HOW TO COMPLETE THIS TASK
Show all lines of the listing that contain the word "ACACIO".
########################################
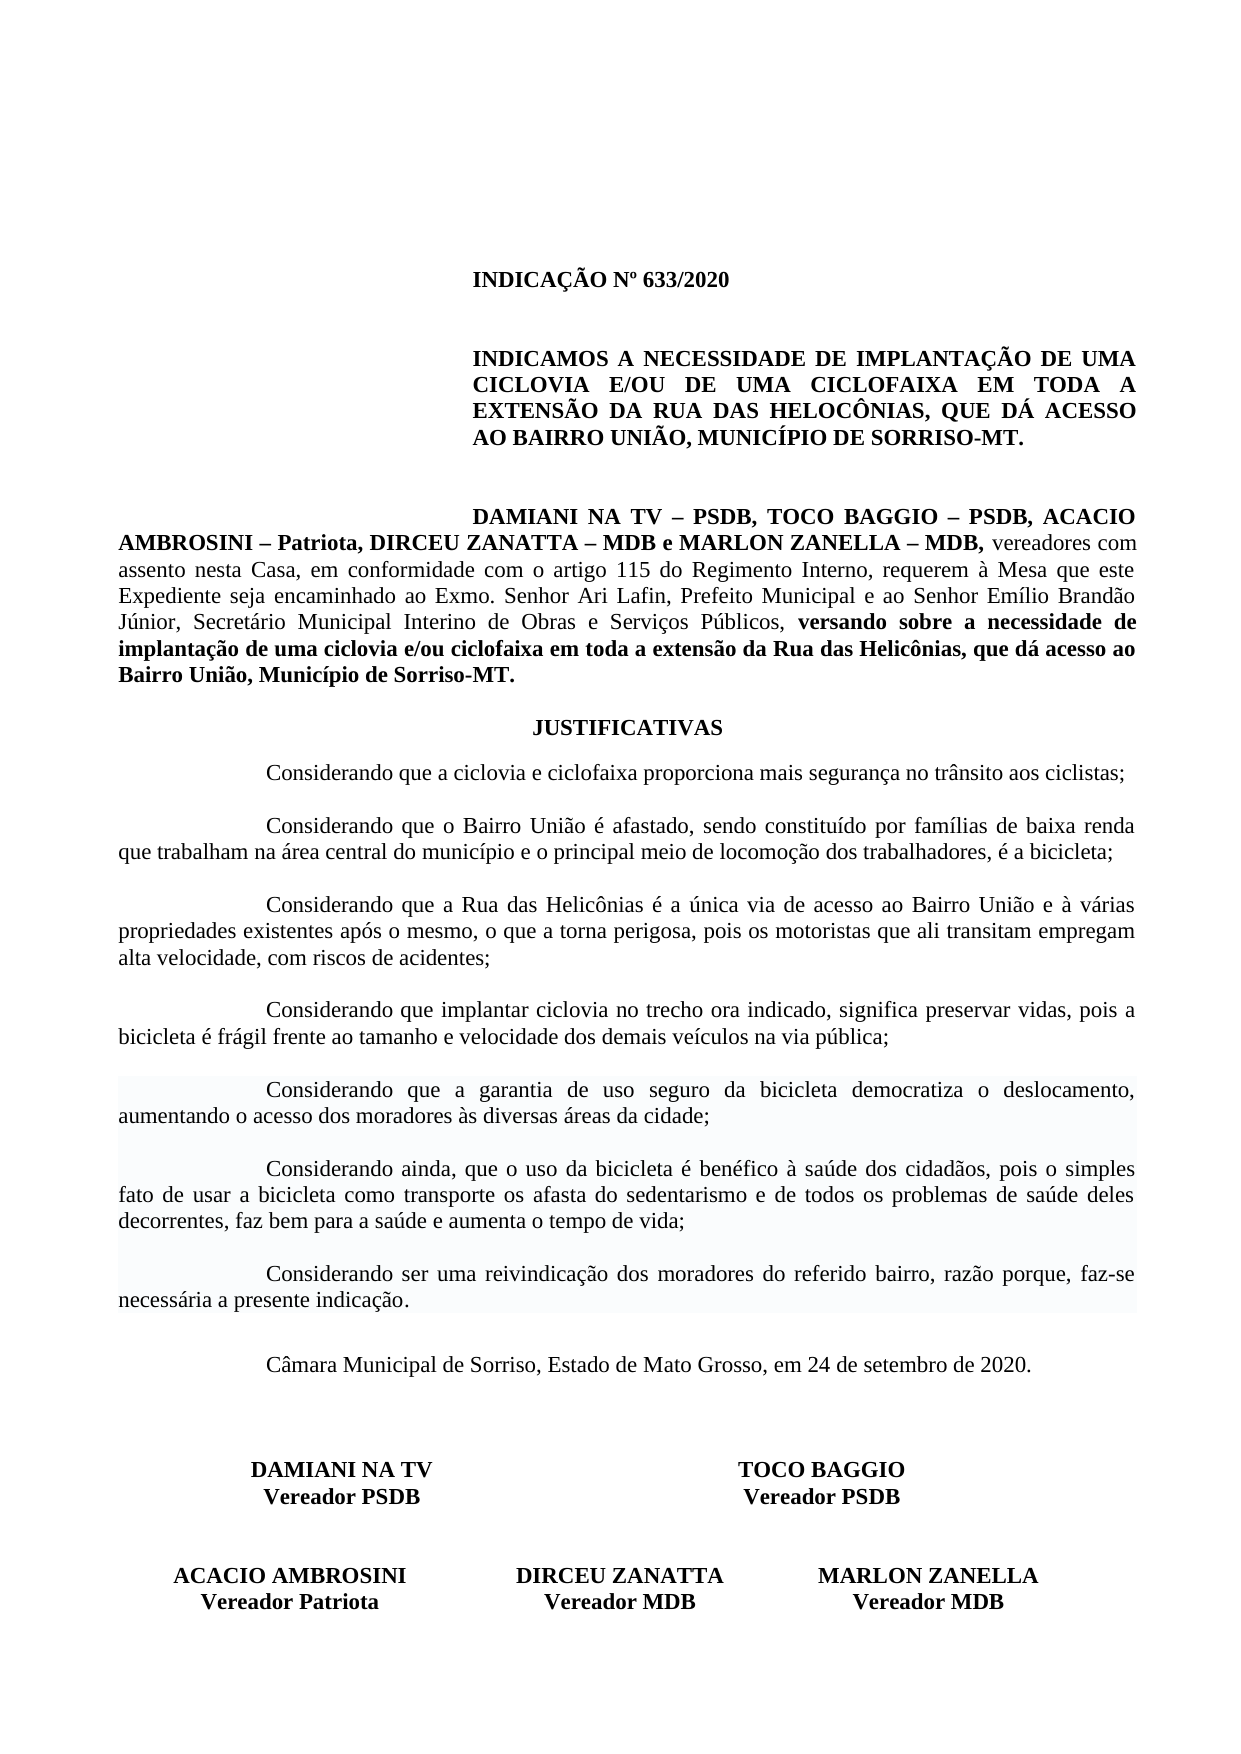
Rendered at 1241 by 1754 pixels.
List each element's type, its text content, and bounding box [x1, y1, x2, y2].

text DAMIANI NA TV – PSDB, TOCO BAGGIO – PSDB, ACACIO AMBROSINI – Patriota, DIRCEU ZANATTA – MDB e MARLON ZANELLA – MDB, vereadores com assento nesta Casa, em conformidade com o artigo 115 do Regimento Interno, requerem à Mesa que este Expediente seja encaminhado ao Exmo. Senhor Ari Lafin, Prefeito Municipal e ao Senhor Emílio Brandão Júnior, Secretário Municipal Interino de Obras e Serviços Públicos, versando sobre a necessidade de implantação de uma ciclovia e/ou ciclofaixa em toda a extensão da Rua das Helicônias, que dá acesso ao Bairro União, Município de Sorriso-MT. [118, 503, 1137, 687]
text JUSTIFICATIVAS [118, 714, 1137, 740]
text Considerando que a garantia de uso seguro da bicicleta democratiza o deslocamento, aumentando o acesso dos moradores às diversas áreas da cidade; [118, 1076, 1137, 1128]
text INDICAMOS A NECESSIDADE DE IMPLANTAÇÃO DE UMA CICLOVIA E/OU DE UMA CICLOFAIXA EM TODA A EXTENSÃO DA RUA DAS HELOCÔNIAS, QUE DÁ ACESSO AO BAIRRO UNIÃO, MUNICÍPIO DE SORRISO-MT. [472, 345, 1137, 450]
text Considerando que a ciclovia e ciclofaixa proporciona mais segurança no trânsito aos ciclistas; [118, 759, 1137, 786]
text INDICAÇÃO Nº 633/2020 [472, 266, 1137, 292]
text Considerando ser uma reivindicação dos moradores do referido bairro, razão porque, faz-se necessária a presente indicação. [118, 1260, 1137, 1313]
text Considerando que implantar ciclovia no trecho ora indicado, significa preservar vidas, pois a bicicleta é frágil frente ao tamanho e velocidade dos demais veículos na via pública; [118, 997, 1137, 1049]
table_header TOCO BAGGIO Vereador PSDB [565, 1457, 1078, 1509]
table_header DAMIANI NA TV Vereador PSDB [118, 1457, 565, 1509]
table_header DIRCEU ZANATTA Vereador MDB [461, 1562, 778, 1627]
table_header ACACIO AMBROSINI Vereador Patriota [118, 1562, 461, 1627]
text Câmara Municipal de Sorriso, Estado de Mato Grosso, em 24 de setembro de 2020. [118, 1351, 1137, 1377]
text Considerando ainda, que o uso da bicicleta é benéfico à saúde dos cidadãos, pois o simples fato de usar a bicicleta como transporte os afasta do sedentarismo e de todos os problemas de saúde deles decorrentes, faz bem para a saúde e aumenta o tempo de vida; [118, 1155, 1137, 1234]
text Considerando que a Rua das Helicônias é a única via de acesso ao Bairro União e à várias propriedades existentes após o mesmo, o que a torna perigosa, pois os motoristas que ali transitam empregam alta velocidade, com riscos de acidentes; [118, 891, 1137, 970]
text Considerando que o Bairro União é afastado, sendo constituído por famílias de baixa renda que trabalham na área central do município e o principal meio de locomoção dos trabalhadores, é a bicicleta; [118, 812, 1137, 865]
table_header MARLON ZANELLA Vereador MDB [779, 1562, 1078, 1627]
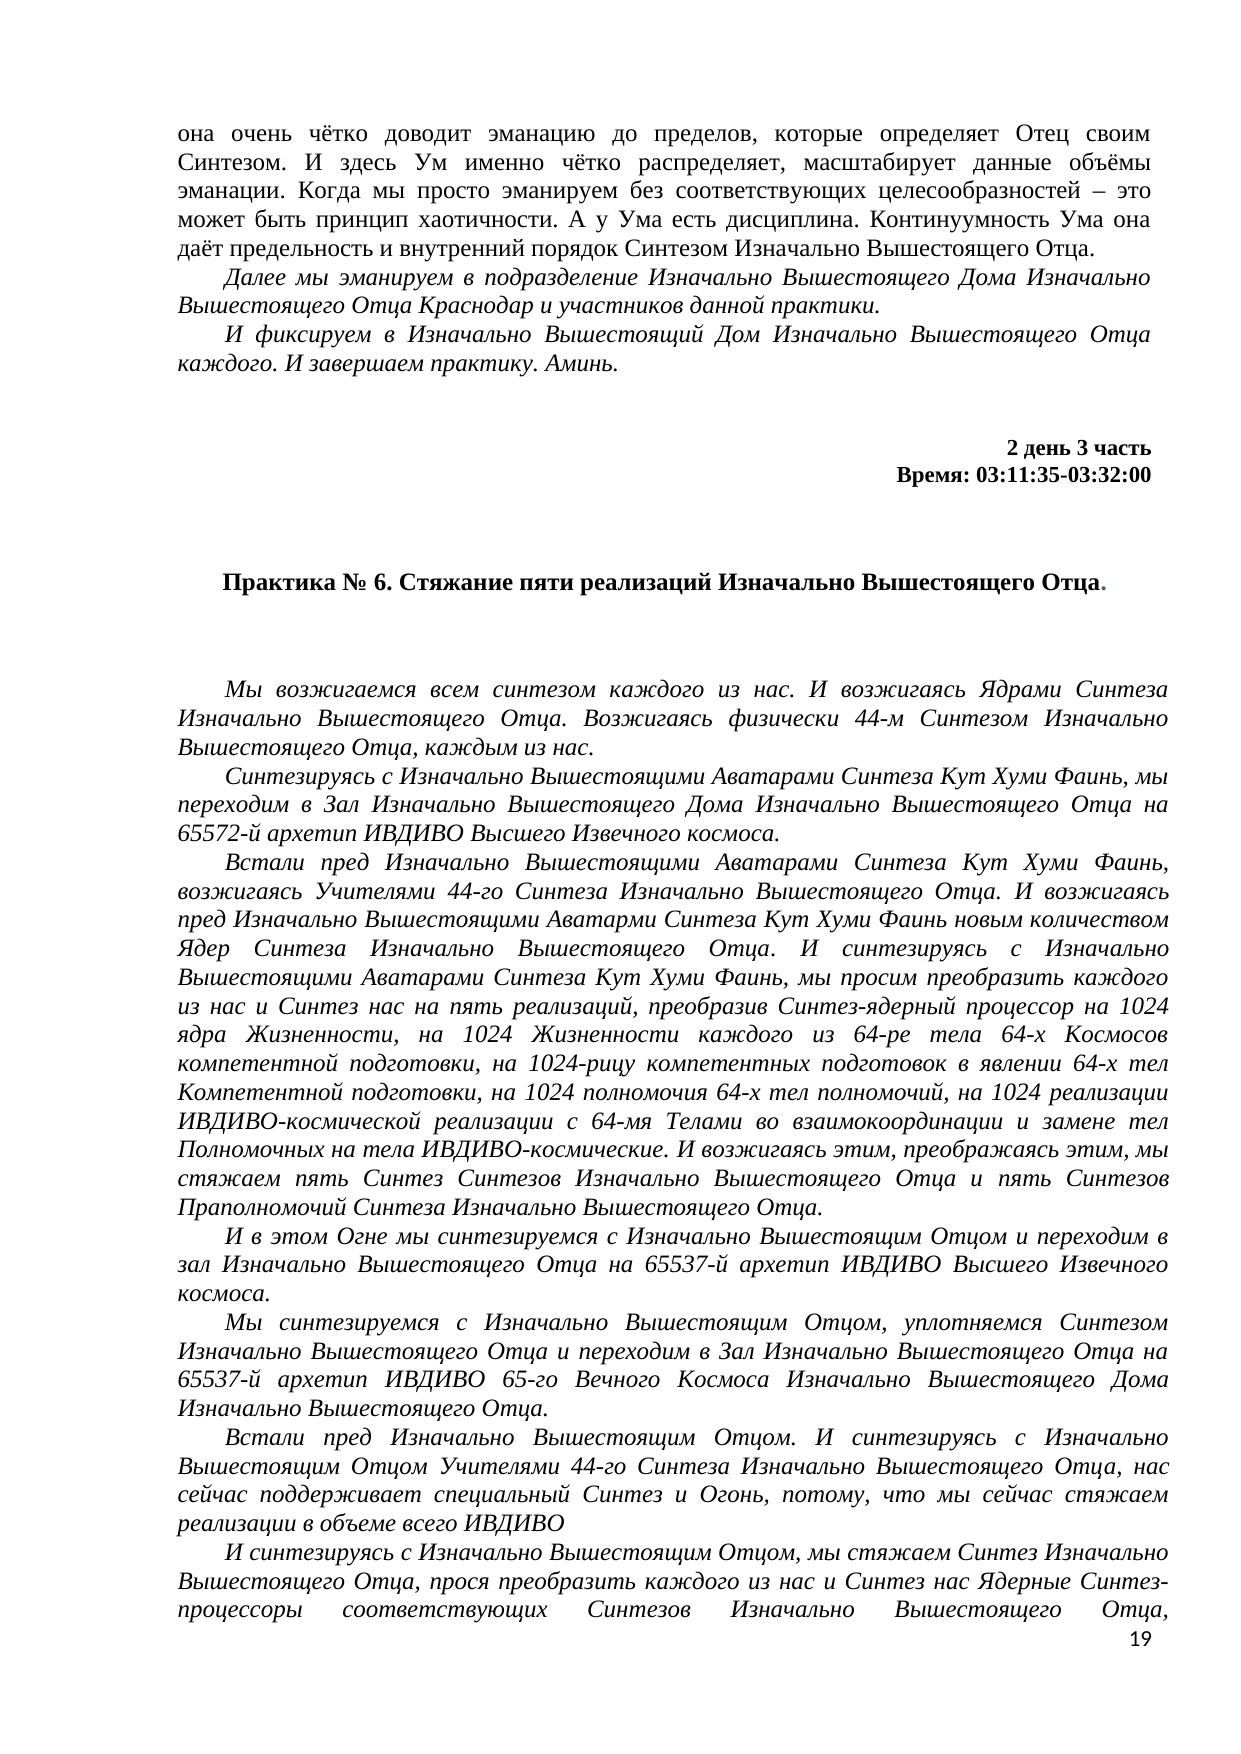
########################################
EXPECTED ANSWER
text DAMIANI NA TV – PSDB, TOCO BAGGIO – PSDB, ACACIO AMBROSINI – Patriota, DIRCEU ZANATTA – MDB e MARLON ZANELLA – MDB, vereadores com assento nesta Casa, em conformidade com o artigo 115 do Regimento Interno, requerem à Mesa que este Expediente seja encaminhado ao Exmo. Senhor Ari Lafin, Prefeito Municipal e ao Senhor Emílio Brandão Júnior, Secretário Municipal Interino de Obras e Serviços Públicos, versando sobre a necessidade de implantação de uma ciclovia e/ou ciclofaixa em toda a extensão da Rua das Helicônias, que dá acesso ao Bairro União, Município de Sorriso-MT. [118, 503, 1137, 687]
table_header ACACIO AMBROSINI Vereador Patriota [118, 1562, 461, 1627]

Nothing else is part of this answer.